-- Passage to read follows --

Sir George Sitwell, Eccentric Baronet
Created | Updated May 12, 2009
Sir George Reresby Sitwell (1862 - 1943), 4th Baronet of Renishaw, was an unusual man. It’s tempting to dismiss the designer of a small pistol for shooting wasps as either a madman or a joker. The ever-serious Sir George was neither. He had a lot of time on his hands, that’s all.
Sir George enjoyed a large and reliable income from his estates, covering some 50 square miles of the northern tip of the underappreciated county of Derbyshire. The achievements of his 81 years include a fine restoration and extension of the 17th Century Renishaw Hall, and the establishment of its beautiful gardens. He also produced one book of note, and fathered three remarkable children. For the rest of the time, he tried to find something to do, and he recorded his efforts meticulously.
Early Life
George was born in 1862. His father, the 3rd Baronet, was called Sitwell Sitwell. With a naming habit like that, eccentricity was undoubtedly a family trait, but the behaviour of ancestors was about to seem almost ordinary by comparison. The first public pronouncement of the young heir was ‘I am Sir George Sitwell, baronet. I am four years old and the youngest baronet in England.’ It astonished fellow passengers on a train, and was dutifully noted by a nurse.

-- Passage to read concluded --

* **Job item A**
In the rows below, copy out verbatim the part that opens with the line containing "Bjellqvist: median 9.25, box" and closes with the line containing "EMBOSS: median 9.70, box", including both of those lines.

-- Data provided follows --

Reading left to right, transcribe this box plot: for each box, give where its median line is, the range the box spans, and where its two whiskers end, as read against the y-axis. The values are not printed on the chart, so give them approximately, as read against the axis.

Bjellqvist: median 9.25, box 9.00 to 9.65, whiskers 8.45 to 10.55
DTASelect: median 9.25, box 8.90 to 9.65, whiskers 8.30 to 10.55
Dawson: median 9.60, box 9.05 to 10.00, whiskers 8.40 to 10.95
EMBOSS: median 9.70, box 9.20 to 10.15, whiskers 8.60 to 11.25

-- Data provided concluded --
-- Data provided follows --

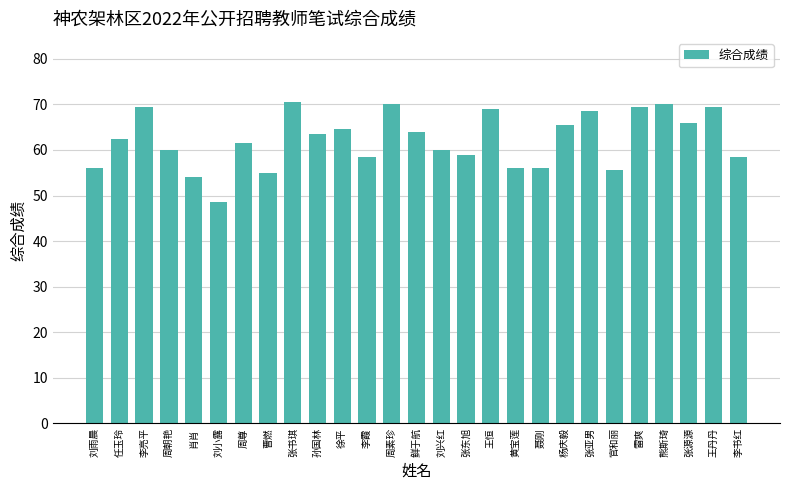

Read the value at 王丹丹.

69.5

-- Data provided concluded --
-- Data provided follows --

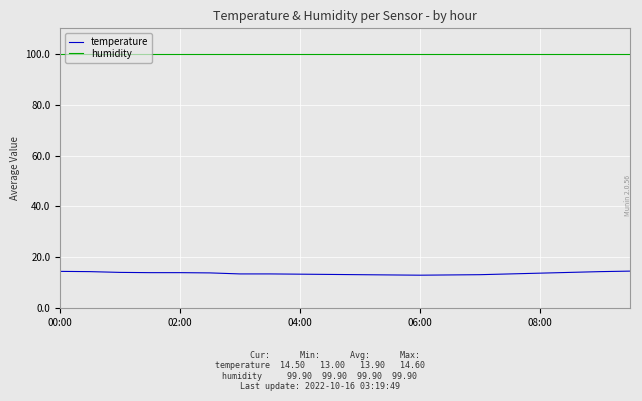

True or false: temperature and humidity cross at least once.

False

-- Data provided concluded --

* **Job item B**
In the text on Sir George Sitwell, what was the name of his father, the 3rd Baronet?

* **Exercise solution A**
Bjellqvist: median 9.25, box 9.00 to 9.65, whiskers 8.45 to 10.55
DTASelect: median 9.25, box 8.90 to 9.65, whiskers 8.30 to 10.55
Dawson: median 9.60, box 9.05 to 10.00, whiskers 8.40 to 10.95
EMBOSS: median 9.70, box 9.20 to 10.15, whiskers 8.60 to 11.25

* **Exercise solution B**
Sitwell Sitwell